> **Try it**
Leaving out every line that comes before the one containing "201 364 50.47", output the rest of the records exactly, the final line included.
────────
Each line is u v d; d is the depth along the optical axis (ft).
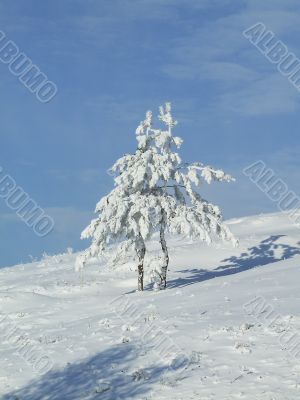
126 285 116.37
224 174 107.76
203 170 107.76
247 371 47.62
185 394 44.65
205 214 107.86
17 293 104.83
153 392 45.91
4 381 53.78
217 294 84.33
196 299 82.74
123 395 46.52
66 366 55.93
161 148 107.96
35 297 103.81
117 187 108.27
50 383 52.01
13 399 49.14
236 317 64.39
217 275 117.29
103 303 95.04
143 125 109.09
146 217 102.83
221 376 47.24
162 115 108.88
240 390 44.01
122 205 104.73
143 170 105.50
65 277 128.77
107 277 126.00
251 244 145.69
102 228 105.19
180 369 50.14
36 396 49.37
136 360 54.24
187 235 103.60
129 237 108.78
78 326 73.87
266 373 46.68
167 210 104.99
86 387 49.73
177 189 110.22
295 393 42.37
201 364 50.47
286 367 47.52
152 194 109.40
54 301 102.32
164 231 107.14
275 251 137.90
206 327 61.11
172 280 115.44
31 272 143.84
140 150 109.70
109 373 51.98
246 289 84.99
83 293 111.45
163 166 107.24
────────
> **Written response**
201 364 50.47
286 367 47.52
152 194 109.40
54 301 102.32
164 231 107.14
275 251 137.90
206 327 61.11
172 280 115.44
31 272 143.84
140 150 109.70
109 373 51.98
246 289 84.99
83 293 111.45
163 166 107.24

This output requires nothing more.